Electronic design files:
-- Opening Marker --

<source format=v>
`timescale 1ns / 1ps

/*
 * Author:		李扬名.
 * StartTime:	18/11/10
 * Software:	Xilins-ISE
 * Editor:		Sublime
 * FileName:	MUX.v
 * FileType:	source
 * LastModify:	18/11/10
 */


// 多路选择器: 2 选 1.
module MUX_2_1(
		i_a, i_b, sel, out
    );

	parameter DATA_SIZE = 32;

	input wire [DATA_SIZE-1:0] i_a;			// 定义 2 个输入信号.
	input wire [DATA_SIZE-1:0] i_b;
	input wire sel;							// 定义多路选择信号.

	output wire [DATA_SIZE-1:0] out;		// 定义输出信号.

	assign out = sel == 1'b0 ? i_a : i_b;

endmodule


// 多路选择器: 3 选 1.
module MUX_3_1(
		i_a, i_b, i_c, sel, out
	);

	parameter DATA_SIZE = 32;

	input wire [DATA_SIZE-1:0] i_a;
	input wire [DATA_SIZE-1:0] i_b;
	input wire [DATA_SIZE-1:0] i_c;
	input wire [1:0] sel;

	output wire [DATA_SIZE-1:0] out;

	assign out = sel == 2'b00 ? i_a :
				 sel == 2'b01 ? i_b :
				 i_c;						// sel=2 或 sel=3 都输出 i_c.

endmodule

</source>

-- Closing Marker --
-- Opening Marker --

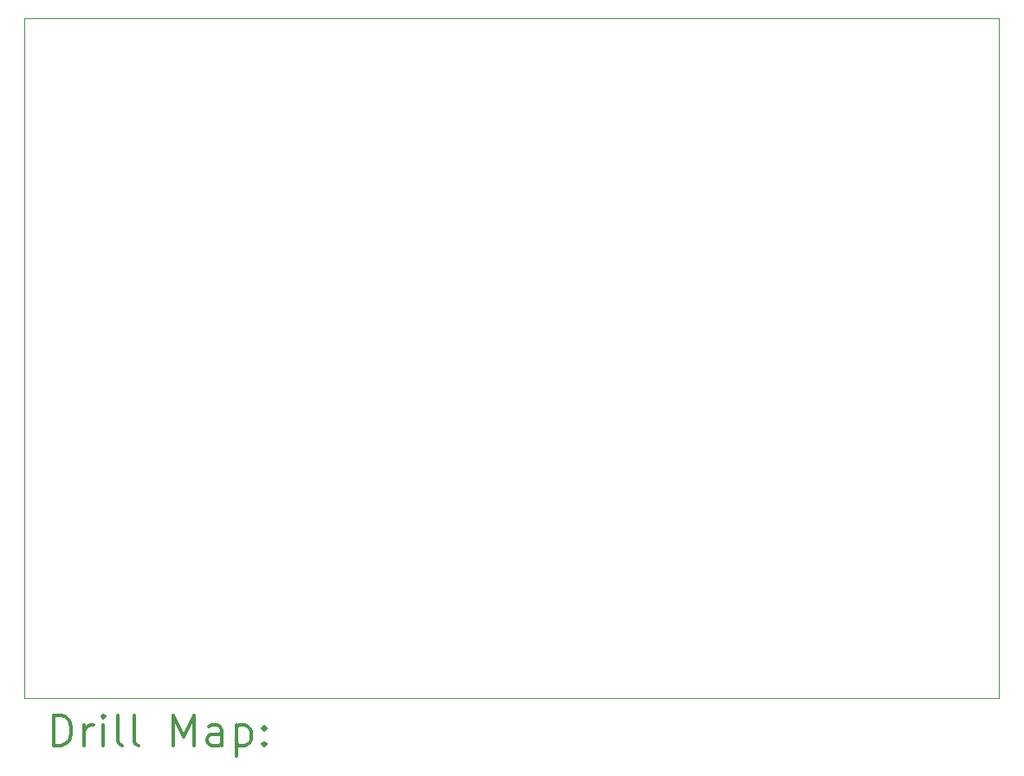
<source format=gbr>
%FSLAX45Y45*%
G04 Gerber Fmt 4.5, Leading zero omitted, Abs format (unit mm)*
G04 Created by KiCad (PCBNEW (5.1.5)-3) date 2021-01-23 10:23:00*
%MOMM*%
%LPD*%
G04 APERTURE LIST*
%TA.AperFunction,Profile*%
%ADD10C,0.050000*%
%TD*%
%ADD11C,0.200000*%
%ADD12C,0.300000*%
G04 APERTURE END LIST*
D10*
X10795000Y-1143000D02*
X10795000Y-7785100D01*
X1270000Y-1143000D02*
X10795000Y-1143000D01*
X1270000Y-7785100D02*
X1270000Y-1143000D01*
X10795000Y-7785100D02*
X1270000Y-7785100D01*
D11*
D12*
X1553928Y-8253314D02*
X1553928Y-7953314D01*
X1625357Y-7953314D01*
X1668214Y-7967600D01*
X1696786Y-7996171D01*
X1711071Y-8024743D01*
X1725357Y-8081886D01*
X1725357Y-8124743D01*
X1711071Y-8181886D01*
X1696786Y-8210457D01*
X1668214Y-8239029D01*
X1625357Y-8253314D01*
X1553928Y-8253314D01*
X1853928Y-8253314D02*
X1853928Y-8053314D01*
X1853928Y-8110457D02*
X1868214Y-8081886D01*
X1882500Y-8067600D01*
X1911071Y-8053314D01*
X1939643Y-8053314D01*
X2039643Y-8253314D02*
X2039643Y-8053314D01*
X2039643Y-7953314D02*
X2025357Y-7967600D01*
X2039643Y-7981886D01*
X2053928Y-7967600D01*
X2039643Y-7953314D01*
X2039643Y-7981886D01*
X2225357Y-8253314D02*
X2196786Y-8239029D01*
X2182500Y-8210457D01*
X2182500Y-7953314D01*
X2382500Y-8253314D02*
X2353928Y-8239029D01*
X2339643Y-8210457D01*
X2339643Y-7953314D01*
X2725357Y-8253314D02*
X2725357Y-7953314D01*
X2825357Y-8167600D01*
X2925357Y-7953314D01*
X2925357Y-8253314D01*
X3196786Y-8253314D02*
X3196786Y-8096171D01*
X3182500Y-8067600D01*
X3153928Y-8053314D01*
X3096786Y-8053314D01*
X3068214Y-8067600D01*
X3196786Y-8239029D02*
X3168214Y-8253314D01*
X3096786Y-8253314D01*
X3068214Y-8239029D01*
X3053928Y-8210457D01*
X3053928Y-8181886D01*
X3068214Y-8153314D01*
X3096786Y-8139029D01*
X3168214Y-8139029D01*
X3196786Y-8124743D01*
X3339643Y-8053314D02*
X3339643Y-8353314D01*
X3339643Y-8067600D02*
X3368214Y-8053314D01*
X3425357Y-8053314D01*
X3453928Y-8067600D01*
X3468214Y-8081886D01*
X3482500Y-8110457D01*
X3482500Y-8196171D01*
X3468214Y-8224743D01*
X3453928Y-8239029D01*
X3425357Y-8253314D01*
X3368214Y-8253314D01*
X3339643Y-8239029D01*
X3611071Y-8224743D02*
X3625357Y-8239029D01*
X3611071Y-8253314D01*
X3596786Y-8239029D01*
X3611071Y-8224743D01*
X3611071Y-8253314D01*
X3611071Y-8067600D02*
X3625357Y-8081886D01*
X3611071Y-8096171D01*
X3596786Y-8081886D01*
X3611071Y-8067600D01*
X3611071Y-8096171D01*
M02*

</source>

-- Closing Marker --

The answer must consist of each line from the entries that contains the string "input".

	input wire [DATA_SIZE-1:0] i_a;			// 定义 2 个输入信号.
	input wire [DATA_SIZE-1:0] i_b;
	input wire sel;							// 定义多路选择信号.
	input wire [DATA_SIZE-1:0] i_a;
	input wire [DATA_SIZE-1:0] i_b;
	input wire [DATA_SIZE-1:0] i_c;
	input wire [1:0] sel;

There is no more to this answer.